The Cowboy's Pride and Joy
Page 56
“So, you want the cowboy!” Claudia’s voice went sharp. “And you’re not willing to stay and fight for him.”
“How can I?” Cass lowered her voice and leaned her forehead against the cold glass pane. Looking down into the yard, she watched the cowboys, all bundled up in their hats and coats, and searched for Jake. She didn’t see him out there and she frowned in disappointment.
Even knowing that she was leaving, he clung to the taciturn, stoic cowboy image rather than show her the man he kept locked away. Why wouldn’t he let her in before it was too late? And how was she going to live without him in her life?
“Unless he loves me, there’s no guarantee he won’t one day just walk away.”
“There’s no guarantee anyway,” Claudia pointed out.
“Good pep talk. Thanks.”
Claudia laughed a little. “Who knew love could be such a gigantic pain?”
“Wait until it’s your turn,” Cass warned.
“Please. I’m nineteen. Talk to me when I’m thirty.”
“Fine.” Cass leaned back against the wall, keeping her gaze on the wide sweep of blue sky and the snow-tipped evergreens standing around the edge of the lake far below. “Look, I just wanted to let you know that once the road clears, I’ll be coming home.”
“Uh-huh.” Claudia huffed out a breath. “Cass, you said Jake wants you to marry him. To stay there on that ranch you told us about so often you bored us to tears. He wants you to be pregnant again.”
That all sounded great in the abstract, Cass thought, wishing her sister could understand. But maybe that was impossible. Claudia had been only ten when their father walked out on them. And because Cass and Dave had been there for her, her life really hadn’t been interrupted. It was Cass who remembered the devastation left in her father’s wake.
“But he won’t—”
“Cass, sweetie,” Claudia cut in, “you do realize that you’re the one walking away, right?”
That one quiet sentence slammed home like a thunderclap. She sat straight up as if jerked into place by invisible strings. Was that what she was doing? Was she running first to keep from being left behind? Had she so little faith that the only way to protect herself was to leave before Jake could?

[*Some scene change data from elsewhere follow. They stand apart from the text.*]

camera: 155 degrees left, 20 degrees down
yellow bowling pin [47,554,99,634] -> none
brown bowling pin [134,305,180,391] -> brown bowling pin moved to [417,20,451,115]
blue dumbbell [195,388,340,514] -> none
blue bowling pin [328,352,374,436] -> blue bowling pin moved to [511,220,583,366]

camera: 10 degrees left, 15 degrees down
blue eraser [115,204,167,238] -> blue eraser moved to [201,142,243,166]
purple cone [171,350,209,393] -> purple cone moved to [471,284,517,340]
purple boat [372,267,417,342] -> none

“Oh my God. You’re right.”
“That just never gets old,” Claudia murmured on a heartfelt sigh.
Cass hardly heard her. Thoughts racing, heart pounding, stomach spinning, she inched off the window seat and started pacing. “Funny, I never saw it like that, Claud. I just want to make sure Luke’s protected. Safe.”
And me, too, she thought but didn’t say aloud. I want me to be safe, too. She couldn’t bear it if Jake walked away from her. If he turned his back on her and their children. So what had she done instead? She’d given up to avoid being hurt.
“Of course you want to protect Luke,” Claudia agreed. “But maybe you could give his father more of a chance to figure this out? I mean, you’ve had Luke and the knowledge of him for nearly a year and a half. Jake’s had what? A week or so?”
“True.” Cass looked out the window and still didn’t see Jake. Where was he? She had to talk to him. “I’ve gotta go find Jake, Claud. I’ll call you later.”
She dropped the cell phone onto the bed and hurried out of the room and down the long second-story hallway. She didn’t notice the rugs on the bamboo flooring or the family photos and paintings dotting the walls. Taking the stairs quickly, she made a turn to go to the kitchen and ask Anna to watch Luke for a little longer, but something in the great room caught her eye and dragged her to a stop.
A Christmas tree.
The biggest, most beautiful tree she’d ever seen sat square in front of the windows, lights bursting from every branch. Heart in her throat, Cass walked hesitantly into the room and then stopped dead again when Jake, with Luke perched on one arm, stepped out from behind the tree and smiled at her.
* * *
Jake was nervous.
Hell, he hadn’t been nervous since the night he left for boot camp. But he had the warm, solid weight of his son on his arm and the scent of Christmas filling his lungs, so he fought past that flutter of nerves and started talking.
He’d have felt better if Cassie would smile at him, but she looked so dumbfounded, he figured that wasn’t going to happen.
“I went out and got us a tree.”
Nodding, she whispered, “I see that. It’s beautiful.”